1 Introduction

Data clustering [1, 2] is one of the main tasks within data mining. Its main aim is to explore the properties of data to generate groups of objects with similar features, where all the attributes are treated in the same way. This allows to extract relevant knowledge about the behaviour of the data. Some common application examples are market segmentation [3], social network analysis [4], or anomaly detection [5], among others. The result of the application of clustering is a concise data model where data are partitioned into groups, called clusters. The clusters must meet two conditions: they must be as different as possible, and the elements they contain must be as similar as possible. These conditions are satisfied by maximising, or minimising, some quality measures related to the clusters data distribution. In the literature, several measures to validate the quality of clusters can be found [6]. The first kind of measure is based on external metrics, which involves evaluating the results of a base algorithm in a pre-specified structure. This is imposed on a data set and reflects our intuition about the structure of the clustering of the data set. The second kind of measure is based on internal metrics, where the results of a clustering algorithm are evaluated in terms of the characteristics of the instances that belong to each cluster, e.g. the proximity matrix.

Table 1 Comparison of the functionality provided by the packages

In the specialised literature, there are many proposals on clustering algorithms. Therefore, a review was carried out of the algorithms available in the R libraries. In fact, the Clustering library for R incorporates the most relevant algorithms from the Hierarchical and Partitioning sections of the Clustering Task ViewFootnote 1 based on the number of citations and downloads of the different algorithms. The libraries that implement these algorithms and that are most cited in the Partitional Clustering section are apcluster [8] and cluster [9], while in Hierarchical Clustering the most cited library are: cluster [9], ClusterR [19], and pvclust [10]. In addition, library amap [7] is also included in our Clustering library because it includes the widely used Kmeans algorithm.

Table 1 shows a comparison of the features offered by the libraries included in the package and our Clustering package. The description of each column of Table 1 is detailed as follows:

  • External and Internal Measures This column indicates whether the package implements any novel or traditional quality measures. If so, the name of the measures implemented is reflected.

**Extracted data entries:**
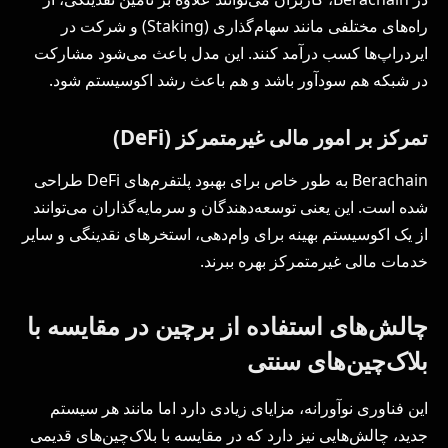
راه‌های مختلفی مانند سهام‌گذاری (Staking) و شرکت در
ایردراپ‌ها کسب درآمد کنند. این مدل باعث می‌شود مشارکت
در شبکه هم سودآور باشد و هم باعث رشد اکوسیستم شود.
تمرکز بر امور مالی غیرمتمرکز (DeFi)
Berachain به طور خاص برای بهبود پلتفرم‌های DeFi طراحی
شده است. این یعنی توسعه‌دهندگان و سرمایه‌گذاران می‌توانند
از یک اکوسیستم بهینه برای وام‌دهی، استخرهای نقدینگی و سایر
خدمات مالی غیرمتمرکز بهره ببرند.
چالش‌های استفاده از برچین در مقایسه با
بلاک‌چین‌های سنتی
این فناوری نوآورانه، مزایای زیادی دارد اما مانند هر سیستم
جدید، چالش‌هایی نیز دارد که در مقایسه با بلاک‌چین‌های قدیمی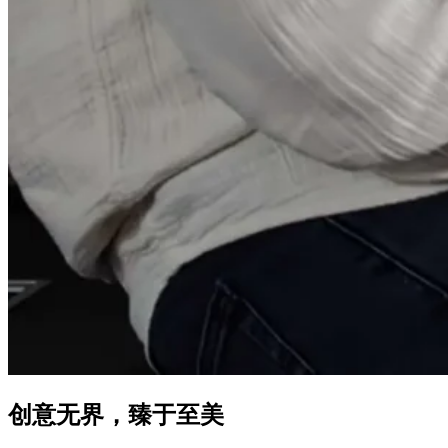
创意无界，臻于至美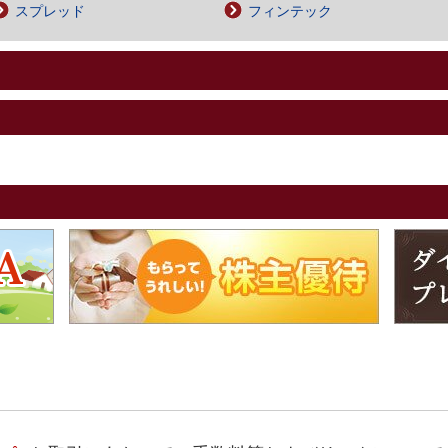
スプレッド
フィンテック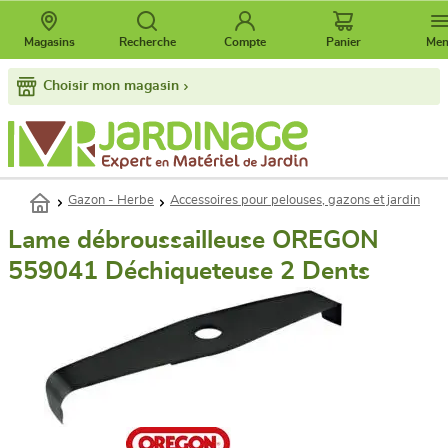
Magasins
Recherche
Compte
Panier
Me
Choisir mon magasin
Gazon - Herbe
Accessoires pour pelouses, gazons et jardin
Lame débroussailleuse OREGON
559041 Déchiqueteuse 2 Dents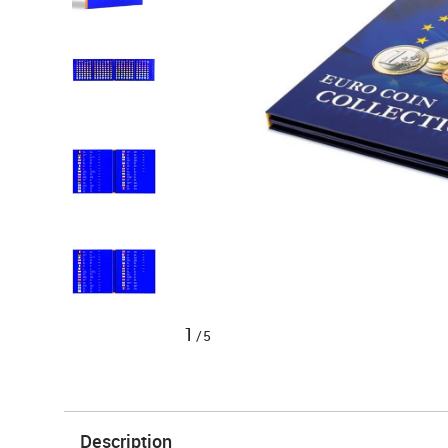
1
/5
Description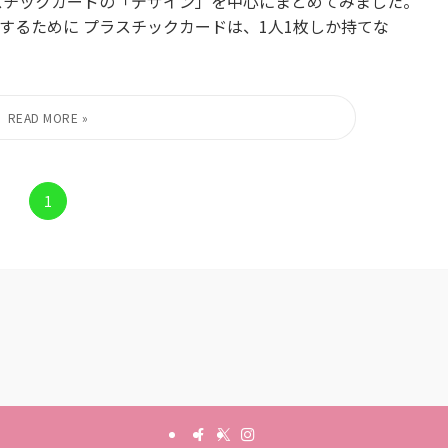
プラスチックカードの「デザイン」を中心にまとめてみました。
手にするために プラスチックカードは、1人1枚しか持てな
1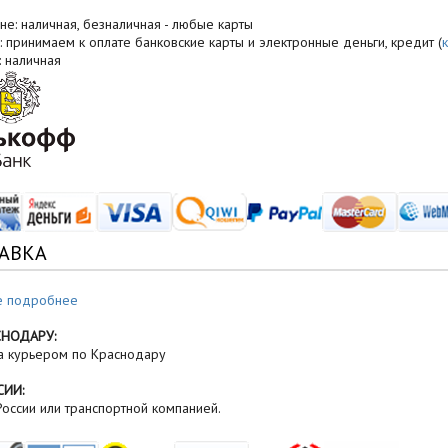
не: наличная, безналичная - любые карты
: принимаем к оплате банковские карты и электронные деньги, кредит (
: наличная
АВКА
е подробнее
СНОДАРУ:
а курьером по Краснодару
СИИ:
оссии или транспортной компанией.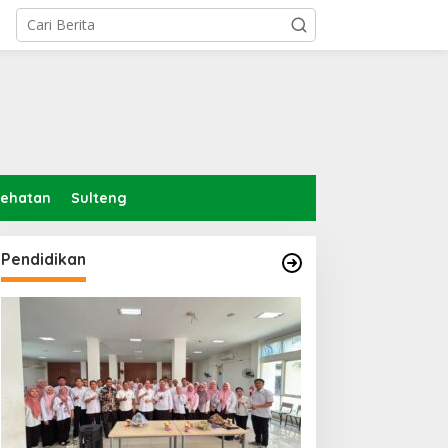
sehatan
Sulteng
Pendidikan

**Exercise instructions:**
1. Write out the part of the introduction on data clustering starting with "In the specialised" and going on through "used Kmeans algorithm.".
2. According to the introduction on data clustering, which library was added to the Clustering library because it includes the Kmeans algorithm?
Rely only on the introduction on data clustering, not on the entries.

**Task answers:**
1.
In the specialised literature, there are many proposals on clustering algorithms. Therefore, a review was carried out of the algorithms available in the R libraries. In fact, the Clustering library for R incorporates the most relevant algorithms from the Hierarchical and Partitioning sections of the Clustering Task ViewFootnote 1 based on the number of citations and downloads of the different algorithms. The libraries that implement these algorithms and that are most cited in the Partitional Clustering section are apcluster [8] and cluster [9], while in Hierarchical Clustering the most cited library are: cluster [9], ClusterR [19], and pvclust [10]. In addition, library amap [7] is also included in our Clustering library because it includes the widely used Kmeans algorithm.

2. amap